Data entries:
....

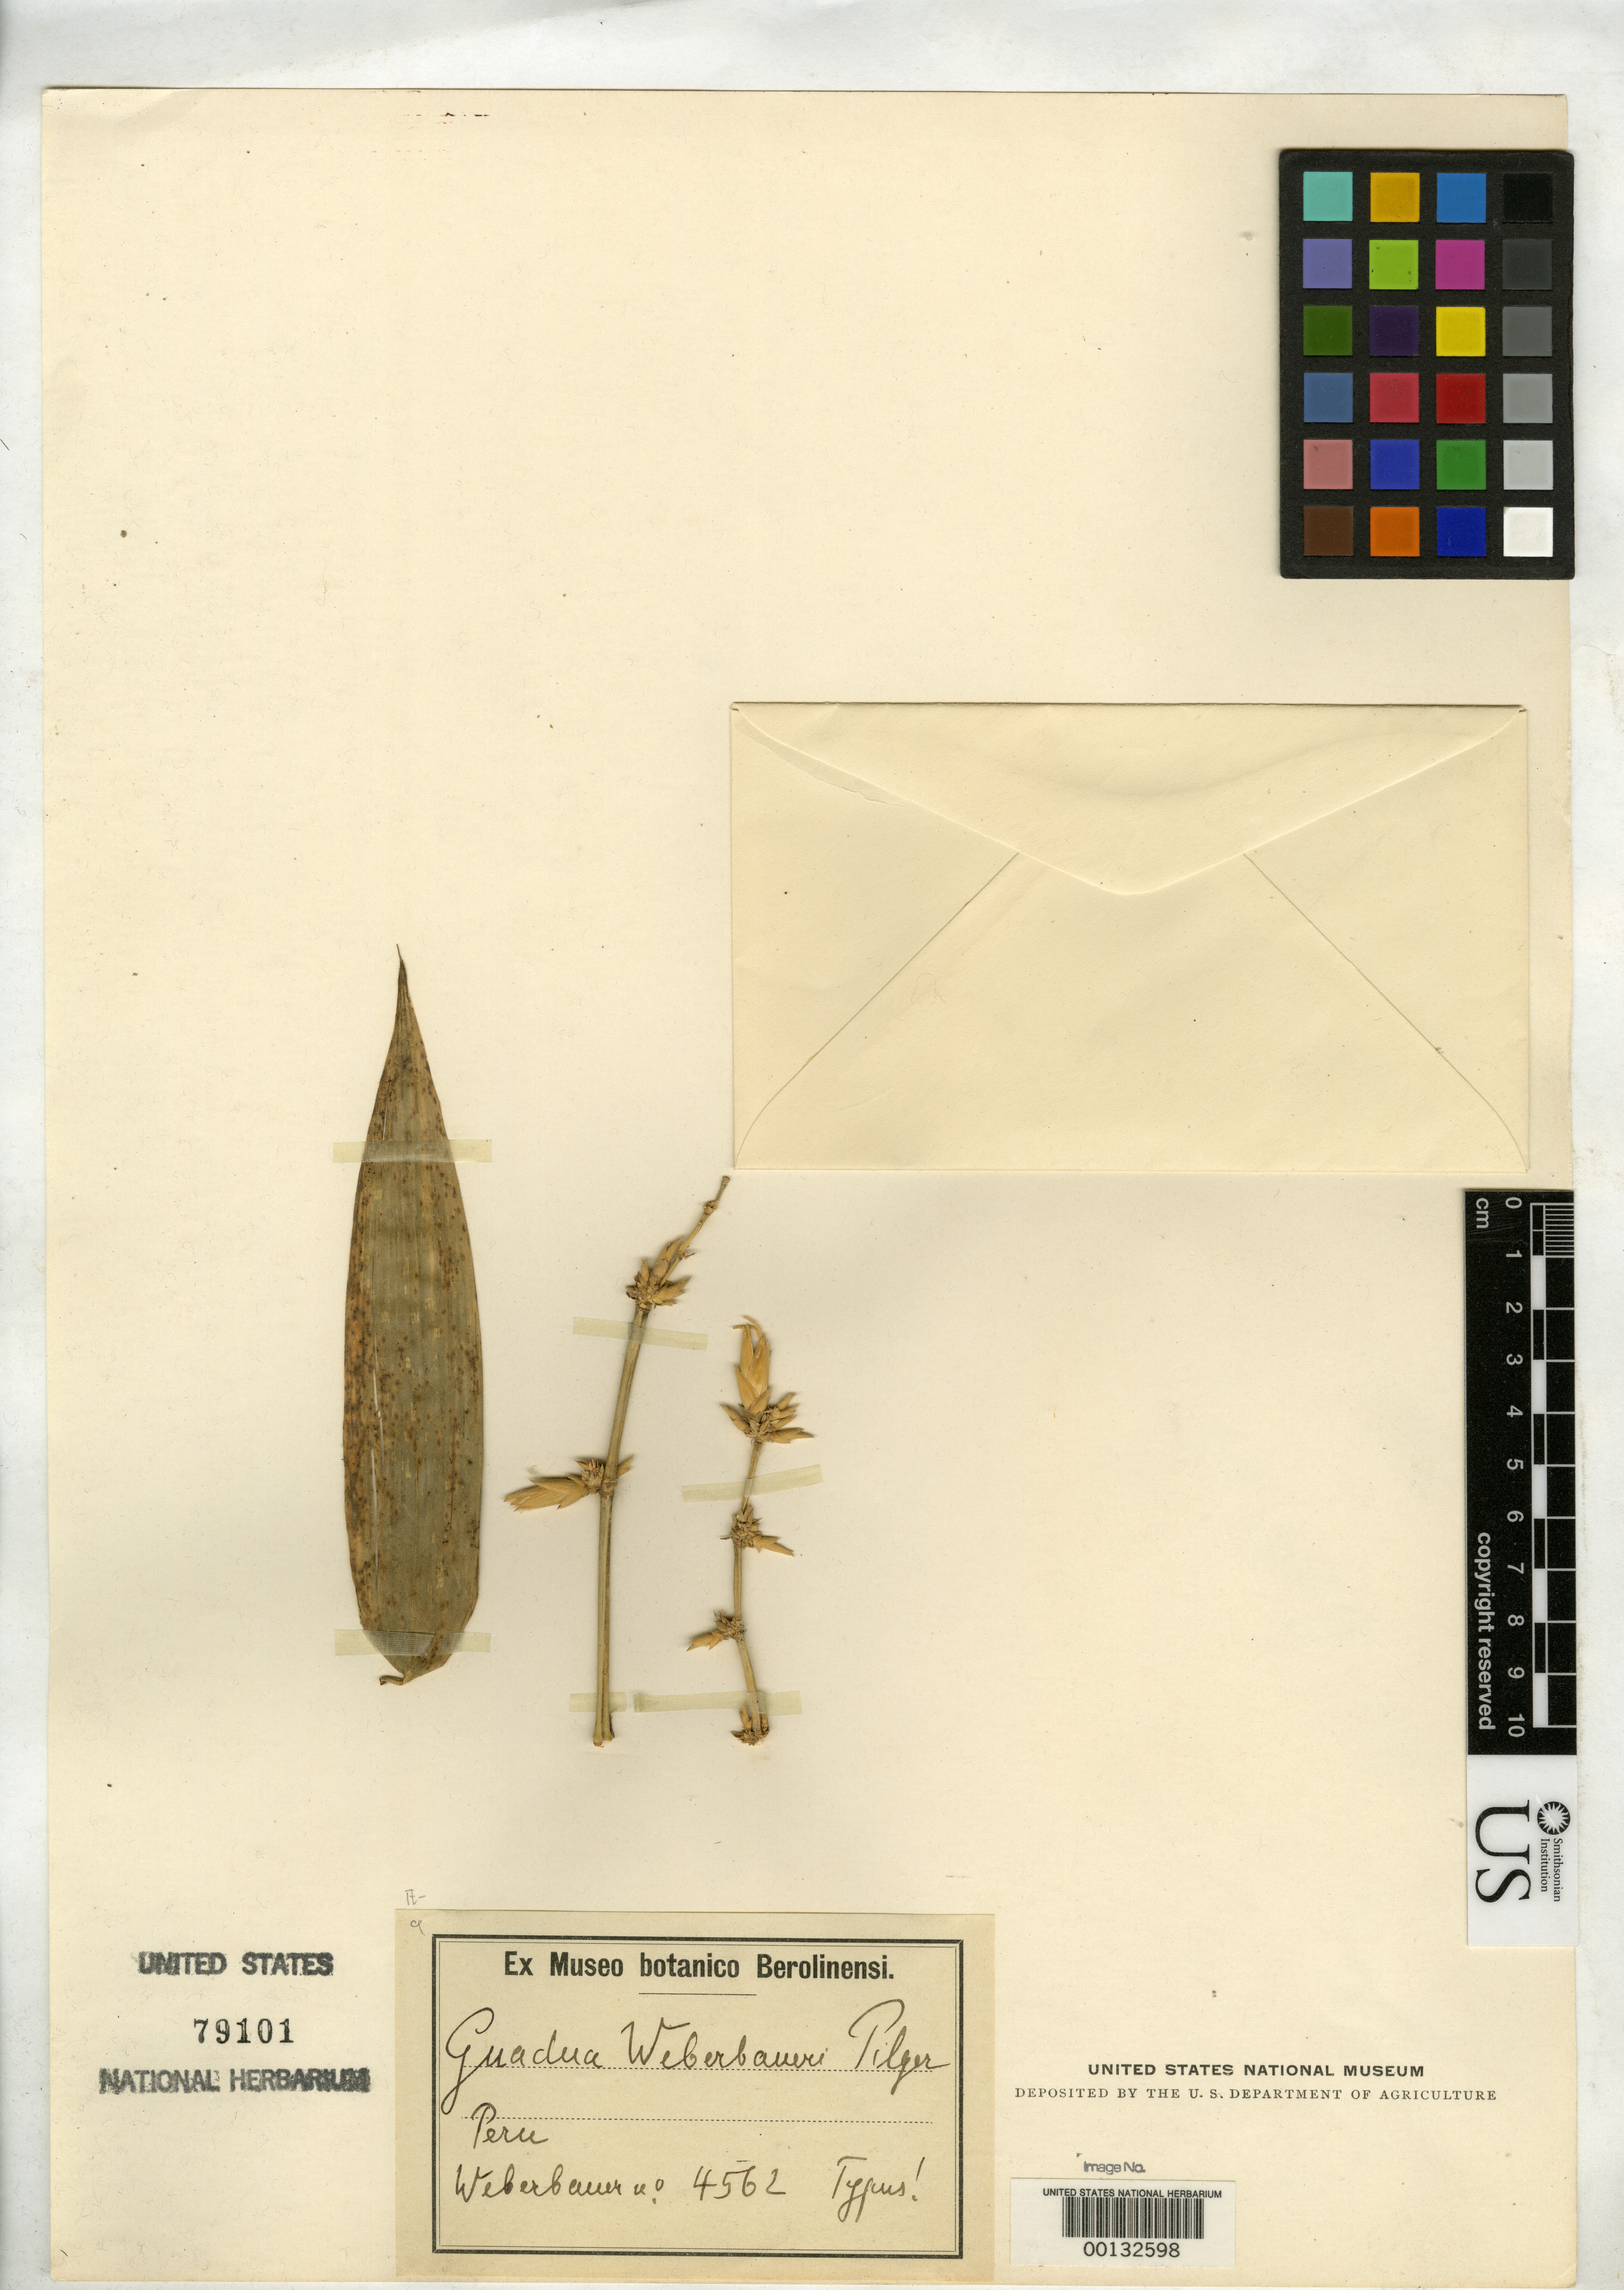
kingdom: Plantae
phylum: Tracheophyta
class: Liliopsida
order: Poales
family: Poaceae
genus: Guadua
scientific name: Guadua weberbaueri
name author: Pilg.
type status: Type Fragment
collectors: A. Weberbauer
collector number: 4562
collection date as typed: Aug 1904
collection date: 1904-08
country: Peru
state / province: Loreto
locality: Moyobamba.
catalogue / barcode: US 79101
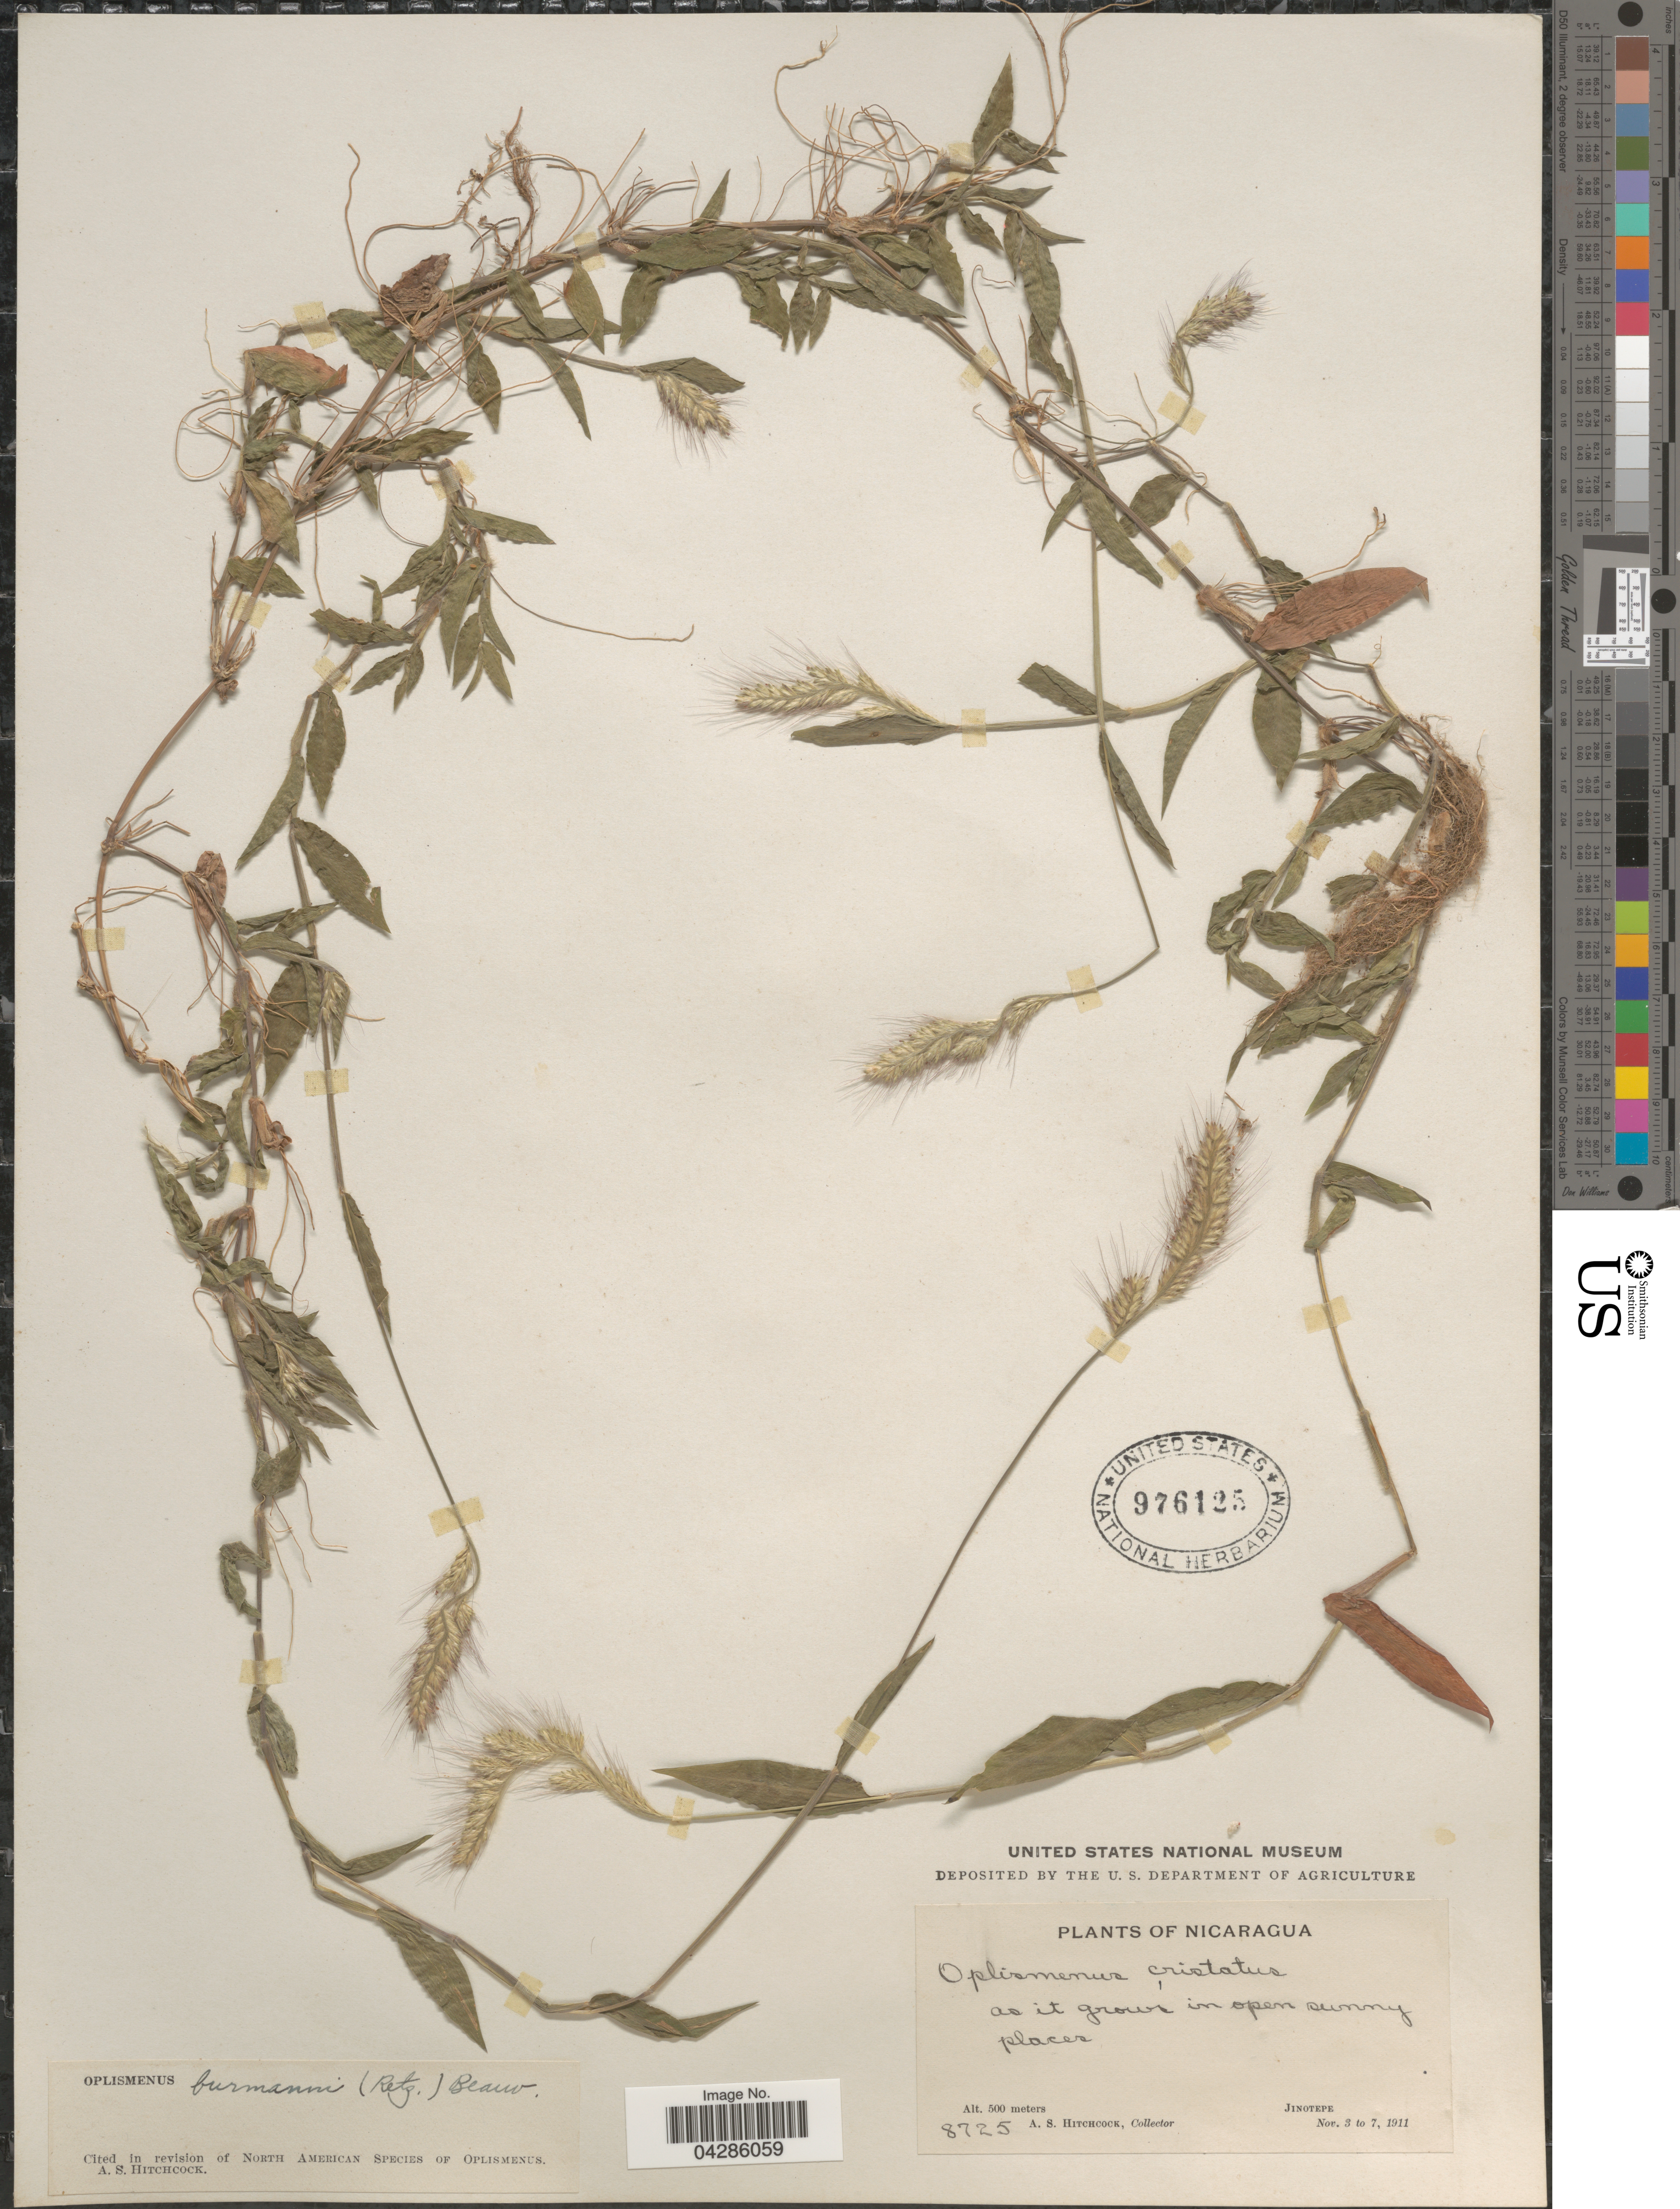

....

→ **Task directions**
Please turn these lines into a numbered list, skipping any blank lines. Leave the pictures out of your answer.

→ **Exercise response**
1. kingdom: Plantae
2. phylum: Tracheophyta
3. class: Liliopsida
4. order: Poales
5. family: Poaceae
6. genus: Guadua
7. scientific name: Guadua weberbaueri
8. name author: Pilg.
9. type status: Type Fragment
10. collectors: A. Weberbauer
11. collector number: 4562
12. collection date as typed: Aug 1904
13. collection date: 1904-08
14. country: Peru
15. state / province: Loreto
16. locality: Moyobamba.
17. catalogue / barcode: US 79101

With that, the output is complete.